In the past week more than 14,000 people had gathered outside the university, attempting to take advantage of Johannesburg’s policy of allowing late registration for degrees and diplomas.

Speaking at a hastily convened press briefing yesterday, Higher Education and Training Minister Blade Nzimande said his department would move towards a centralised process for university applications and would reconsider whether late, walk-in registrations should be allowed at all.

The woman who died yesterday was the mother of a prospective student and two other victims remain on the critical list in intensive care.

The Sowetan reports that ANC Youth League president Julius Malema will appear before the ANC's appeals committee on 23 January.

Youth League lawyers are expected to argue that their client did not violate the ANC constitution and that therefore his suspension should be set aside.

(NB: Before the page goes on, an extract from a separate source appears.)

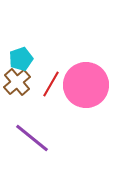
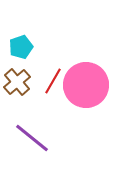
cyan pentagon: moved 12 px up
red line: moved 2 px right, 3 px up
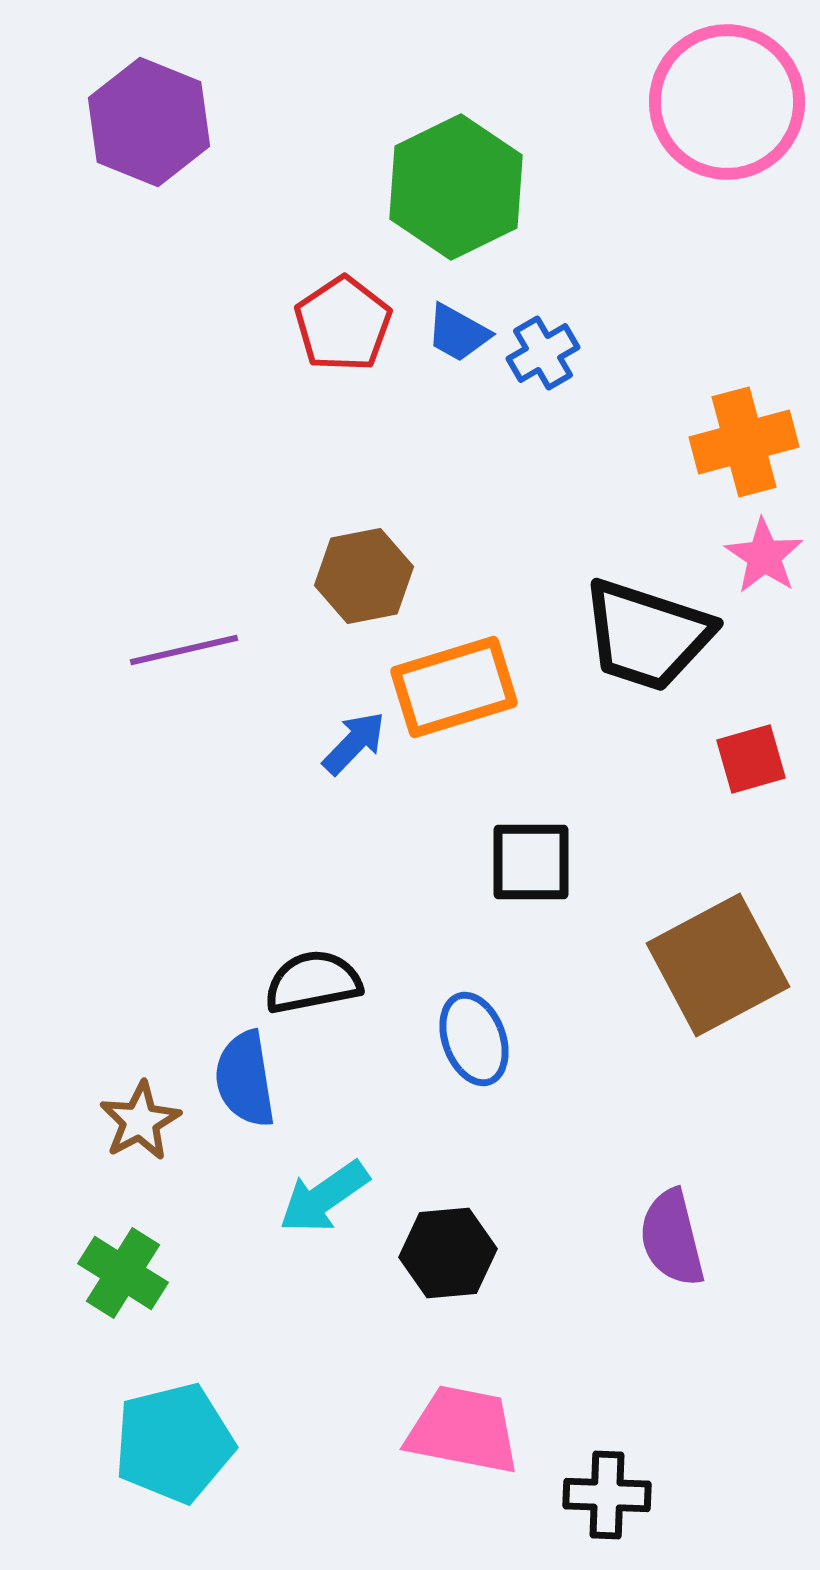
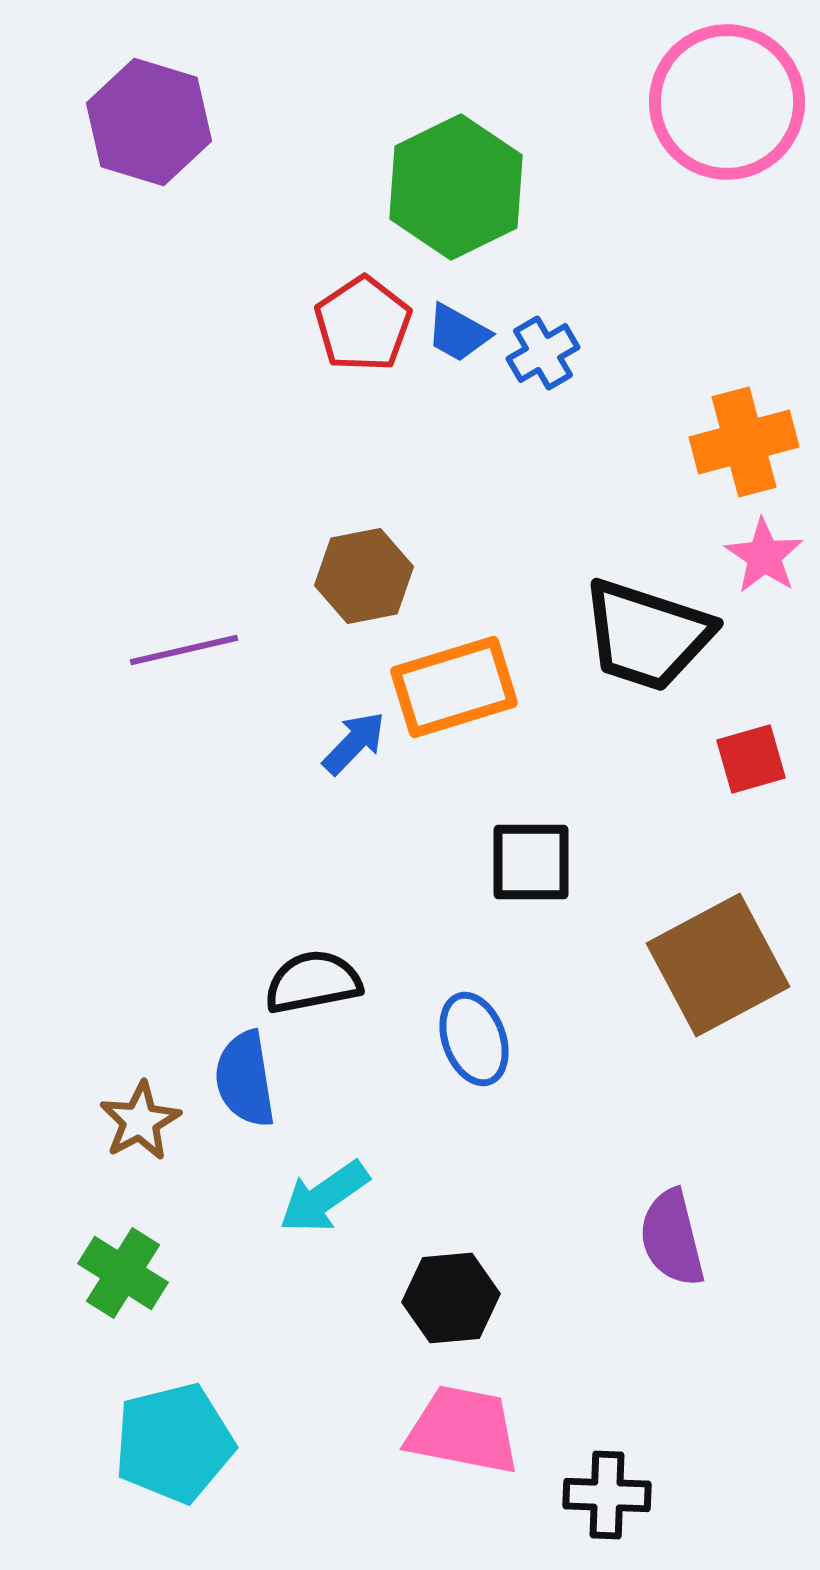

Late last year, the ANC disciplinary committee handed Malema a five-year suspension for sowing divisions and bringing the ANC into disrepute.

Should Malema lose his appeal he would have to vacate his position as leader of the  league and his new position as member of ANC provincial executive in Limpopo.

In Uganda The Daily Monitor reports that an ongoing countrywide investigation has implicated 35 government ministers in the suspected abuse of public resources which has cost Uganda Broadcasting Corporation more than Shs50 billion (that's getting on for 45 million euros), a revelation which could potentially force mass resignations from the 79-member cabinet.

High-level sources at UBC say nearly 200 local and international radio and television frequency holders among them ministers have been illegally using the national broadcaster’s land, equipment and electricity connections for the past 10 years.

Police and UBC officials have contacted the ministerial suspects over the past week.

The front page of the Daily Nation in Nairobi warns Kenyans to expect shortages of essential goods like cooking gas in the coming days following delays in offloading goods at Mombasa port.

According to the newspaper, the port is choking under piles of containers, with ships taking more than seven days to offload, up from three days. This has been blamed on inefficiencies in the clearing process over the past six months.

A ship carrying cooking gas is, for example, yet to be allocated space to offload the product two weeks after it arrived at the port.

Ships are taking between 10 and 15 days to be allocated a berth, meaning the importer is paying ship delay charges of between 14,000 and 20,000 euros per day, depending on the size of the vessel.

This cost is automatically passed on to consumers, says the Daily Nation, leading to a rise in the cost of goods.